## What needs to be done
When the records are reproduced, each one must match exactly, and no picture may be kept.

## Supplied data
##########

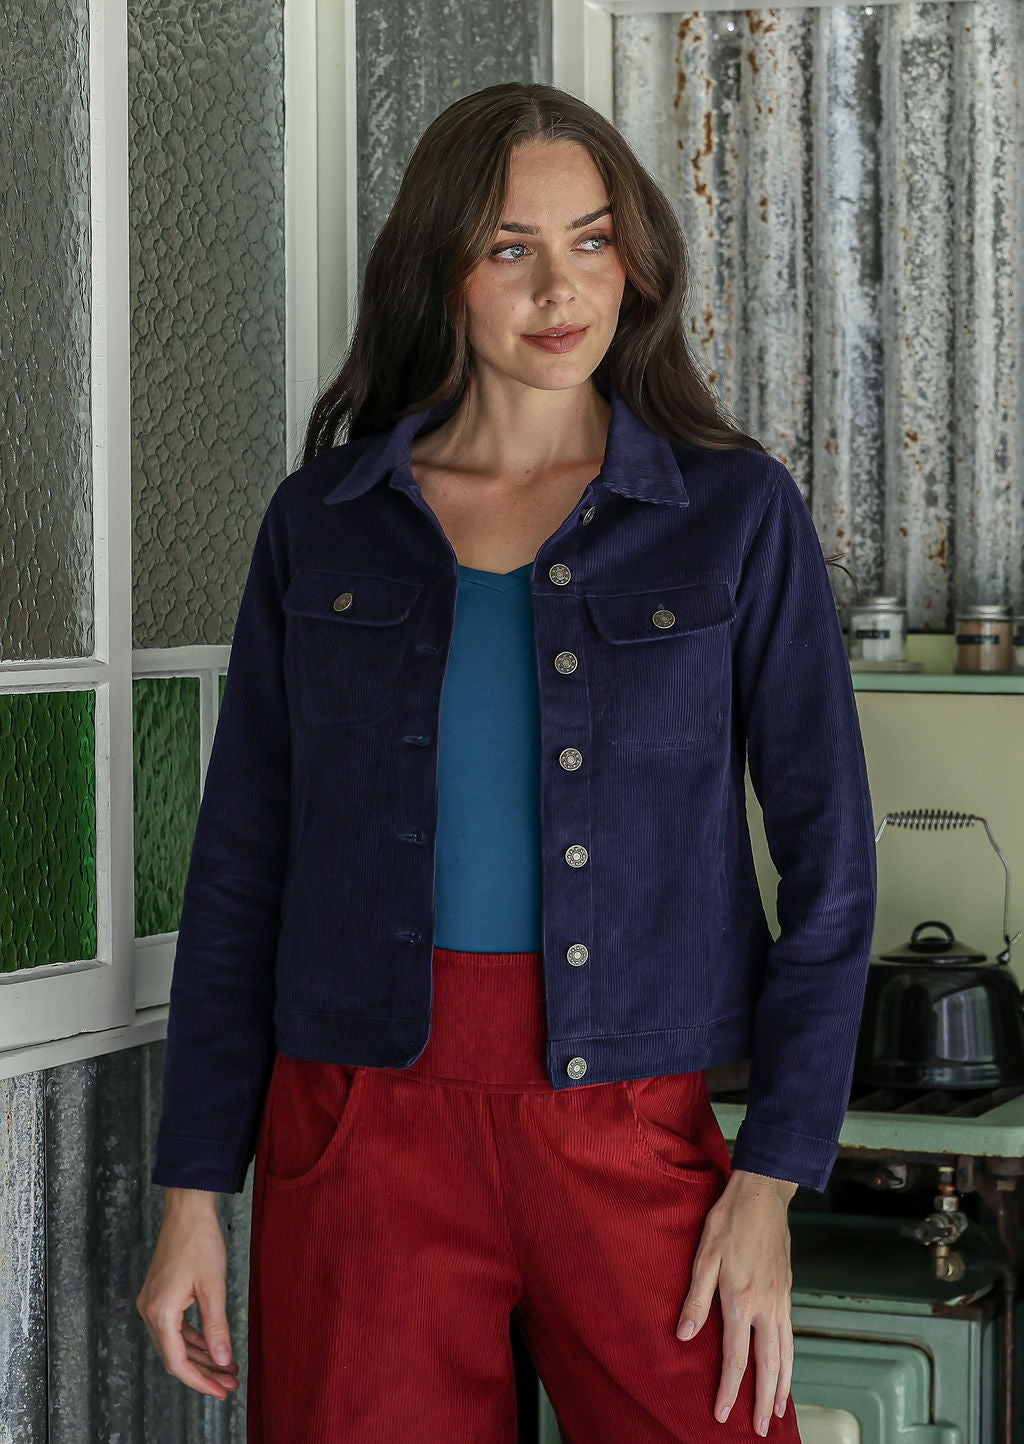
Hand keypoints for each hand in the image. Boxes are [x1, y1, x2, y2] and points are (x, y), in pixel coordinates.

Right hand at [136, 1188, 239, 1399]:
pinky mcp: (159, 1295)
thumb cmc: (200, 1241)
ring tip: (226, 1367)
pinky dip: (194, 1338)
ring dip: (200, 1356)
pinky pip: (175, 1327)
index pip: (177, 1362)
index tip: (221, 1392)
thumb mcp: (213, 1286)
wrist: (187, 1209)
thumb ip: (217, 1326)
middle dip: (203, 1372)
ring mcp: (152, 1303)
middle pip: (175, 1356)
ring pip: (175, 1343)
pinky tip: (213, 1344)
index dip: (199, 1381)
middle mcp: (150, 1311)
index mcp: (160, 1312)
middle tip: (229, 1383)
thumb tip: (221, 1361)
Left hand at [676, 1168, 796, 1435]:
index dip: (729, 1389)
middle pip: (769, 1365)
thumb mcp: (704, 1253)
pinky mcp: (788, 1290)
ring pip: (786, 1353)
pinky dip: (791, 1359)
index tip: (722, 1414)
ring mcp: (781, 1299)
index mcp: (741, 1299)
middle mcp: (766, 1306)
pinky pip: (791, 1335)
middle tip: (761, 1429)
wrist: (764, 1193)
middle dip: (763, 1400)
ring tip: (778, 1410)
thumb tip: (683, 1335)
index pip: (735, 1357)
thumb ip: (695, 1297)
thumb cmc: (730, 1219)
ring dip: (783, 1386)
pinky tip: (787, 1367)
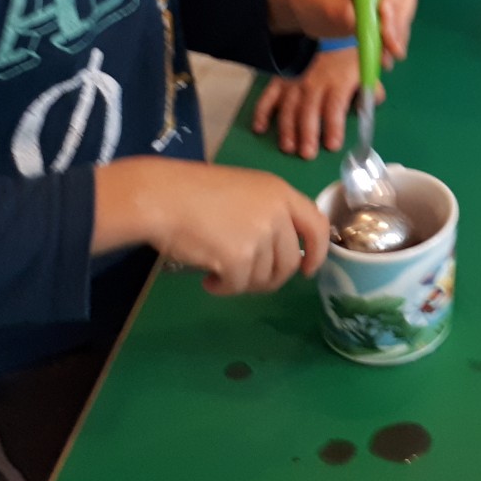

##########

## Answer area
Hand keypoints for each hand in the image. Boxes are [x1, y1, x2, y2] and points are (x, y), in pixel coordinates.

Right hand at [136, 1188, 239, 1399]:
pinky mcp: (159, 1295)
thumb cmc: (200, 1241)
ring tip: (226, 1367)
pinky dip: (194, 1338)
ring dip: (200, 1356)
pinky pip: (175, 1327)
index pip: (177, 1362)
index tip: (221, 1392)
thumb mcp: (213, 1286)
wrist: (187, 1209)
thumb ip: (217, 1326)
middle dip: (203, 1372)
ring mcp: (152, 1303)
middle pip: (175, 1356)
ring pip: (175, 1343)
pinky tip: (213, 1344)
index dip: (199, 1381)
middle mcp: (150, 1311)
index mcp: (160, 1312)
middle tip: (229, 1383)
thumb tip: (221, 1361)
Left hand at [676, 1168, 796, 1435]:
index dip: (729, 1389)
middle pip: (769, 1365)
thumb mcp: (704, 1253)
pinky mcp: (788, 1290)
ring pip: (786, 1353)
pinky dip: (791, 1359)
index tip: (722, 1414)
ring mcp: (781, 1299)
index mcp: (741, 1299)
middle mcp: (766, 1306)
pinky pip: (791, 1335)
middle tip: (761, 1429)
wrist: (764, 1193)
middle dip: (763, 1400)
ring tip: (778, 1410)
thumb tip: (683, 1335)
index pip: (735, 1357)
thumb ip: (695, 1297)
thumb cmc: (730, 1219)
ring dip: (783, 1386)
pinky tip: (787, 1367)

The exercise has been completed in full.